SINGAPORE — From January next year, the qualifying salary for Employment Pass applications will be raised from S$3,300 to S$3,600.

SINGAPORE — From January next year, the qualifying salary for Employment Pass applications will be raised from S$3,300 to S$3,600.

Announcing this on Tuesday (July 26), the Ministry of Manpower (MOM) said that it was part of a regular update of the qualifying salary, to keep pace with rising wages here, to maintain the quality of foreign workers and to “enhance their complementarity” to the resident workforce.

The last change was made in January 2014, when the salary threshold was raised from S$3,000 to S$3,300. As of December last year, there were 187,900 Employment Pass holders.

The ministry added that its “manpower policy framework is designed to meet the manpower needs of the economy, so that businesses can stay competitive and grow, and ultimately create more and better jobs in Singapore”. When the update comes into effect, new Employment Pass applicants will be considered if they earn a minimum monthly salary of S$3,600 and meet other criteria on qualifications and experience.

“Those with more years of experience are also required to command higher salaries commensurate with their work experience and skill sets, as per current practice,” the ministry said.

Businesses will be given time to make adjustments. For example, based on the existing criteria, employees whose passes expire before next January will be able to renew them for up to three years. Those whose passes are due to expire between Jan 1 next year and June 30 next year will be able to renew them for a year.
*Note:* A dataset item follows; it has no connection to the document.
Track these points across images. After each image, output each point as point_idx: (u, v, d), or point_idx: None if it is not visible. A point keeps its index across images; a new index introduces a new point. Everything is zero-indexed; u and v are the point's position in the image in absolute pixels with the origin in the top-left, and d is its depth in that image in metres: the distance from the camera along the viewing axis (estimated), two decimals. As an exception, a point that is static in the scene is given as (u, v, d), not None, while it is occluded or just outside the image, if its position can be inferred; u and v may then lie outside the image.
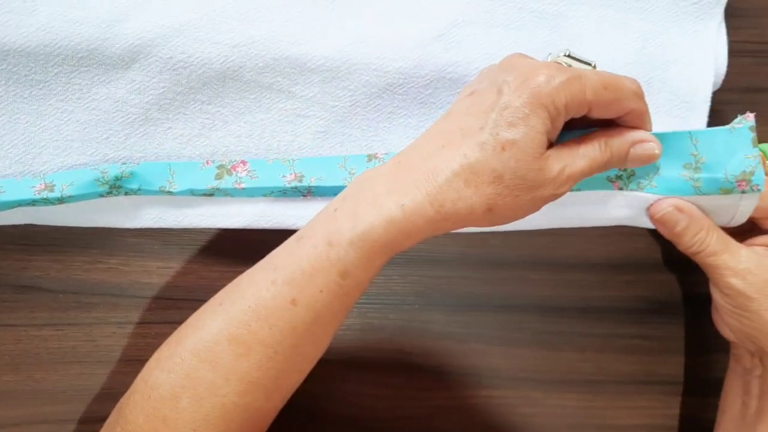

Calling the update a “positive move”, Mr Patrick Tay, assistant secretary-general of the National Trades Union Congress, said in a Facebook post that it keeps up with the rising median wages of professionals, managers and executives (PMEs), and ensures that the quality of the foreign workforce is maintained.

However, he added that it is important for MOM to be watchful of companies and employers “who, through ‘creative means’, artificially blow up the wages of these foreign PMEs to meet this new criteria”. “(The) bottom line is that local PMEs should be better off and not worse off,” he said.